Niewątpliwym uwielbieniem darzyłam chłodnik przyrządzany przez Prababcię. Po zmieszaniu z botwinką stawał się niesamowicie dziewczęco różowy. Zjadałam go w ilościach ciężkich do uwierzenia. Od tamtego czasu, przynajmniej w tej kwestii, niewiele się zmieniło.
Chłodnik z botwinką:
- pęczek botwinki ( z małymi buraczkami )
- 3/4 pęczka rzodkiewki
- 1 duży ogórek ( lub dwa mniejsze )
- 2-3 jajka
- 1/4 pęczka koperku
- 1 l zsiadłego mleka
- sok z połówki cytryny
- 3 łyżki masła
- sól
- pieprz
1. Botwinkę dokładnie płuczemy, osuszamy, kroimy w równe kawałki - zarówno bulwy, łodygi jak i jędrną część liści.

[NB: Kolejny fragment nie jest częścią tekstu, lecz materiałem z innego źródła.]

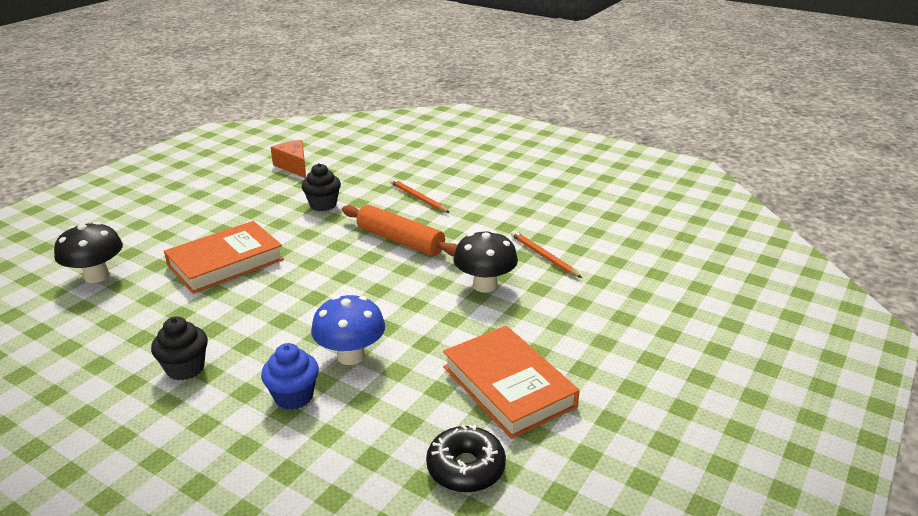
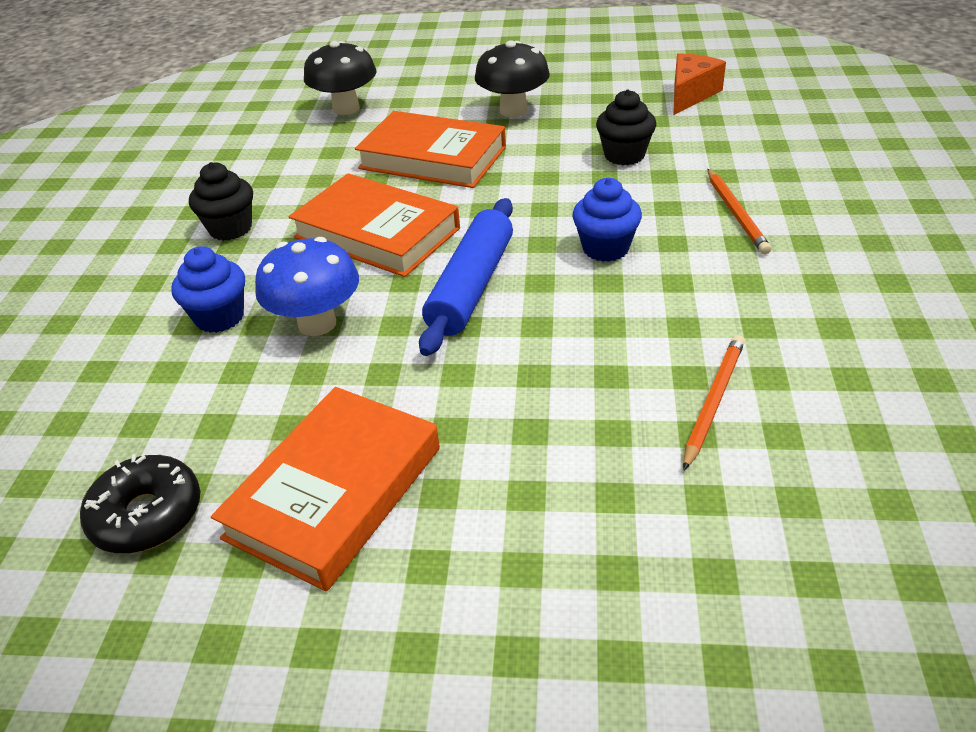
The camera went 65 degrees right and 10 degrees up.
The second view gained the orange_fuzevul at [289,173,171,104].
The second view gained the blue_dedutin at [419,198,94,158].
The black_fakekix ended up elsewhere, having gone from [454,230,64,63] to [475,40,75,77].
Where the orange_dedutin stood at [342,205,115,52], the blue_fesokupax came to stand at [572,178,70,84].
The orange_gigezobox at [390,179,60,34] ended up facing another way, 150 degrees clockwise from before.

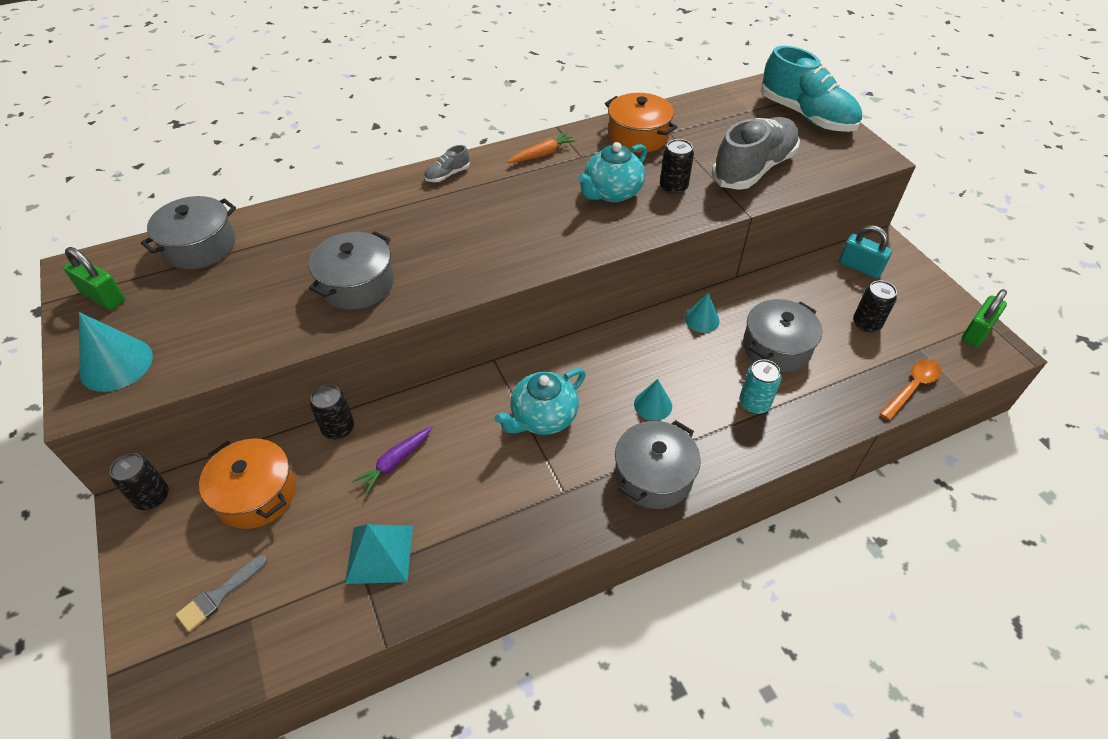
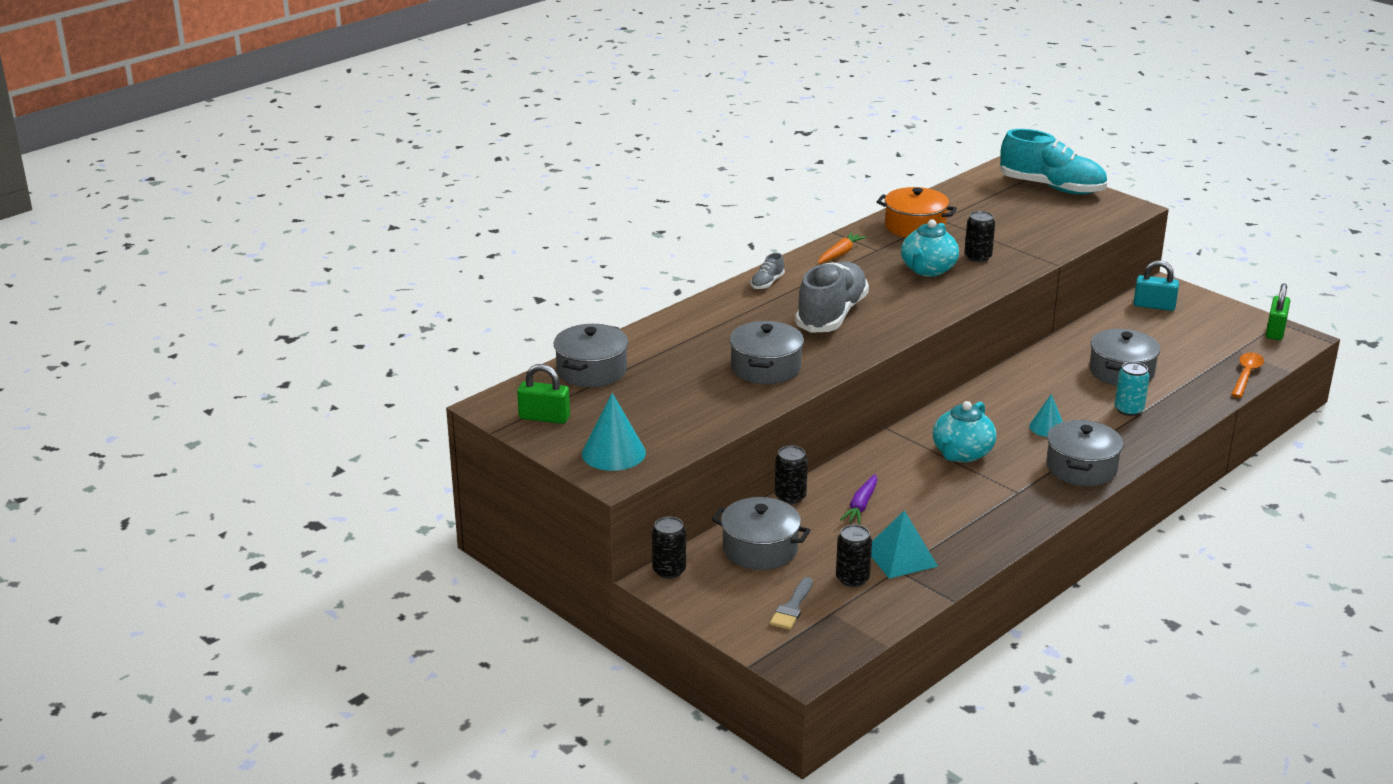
The camera went 20 degrees left and 20 degrees down.
The second view lost the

2. Botwinkę podsmażamy szybko na maśle z sokiem z cytryny, solimy do smaku. Studzimy.
3. Jajka gotujemy na półtwardo przez 7 minut, natychmiast studzimy. Obieramy, kroimy w księżyce.
4. Warzywa kroimy w plasterki, koperek siekamy drobno.
5. Warzywa, botwinkę i jajka mieszamy ze zsiadłym mlekiem. Doprawiamy solą i pieprzem. Dodajemy koperek tuż przed podaniem.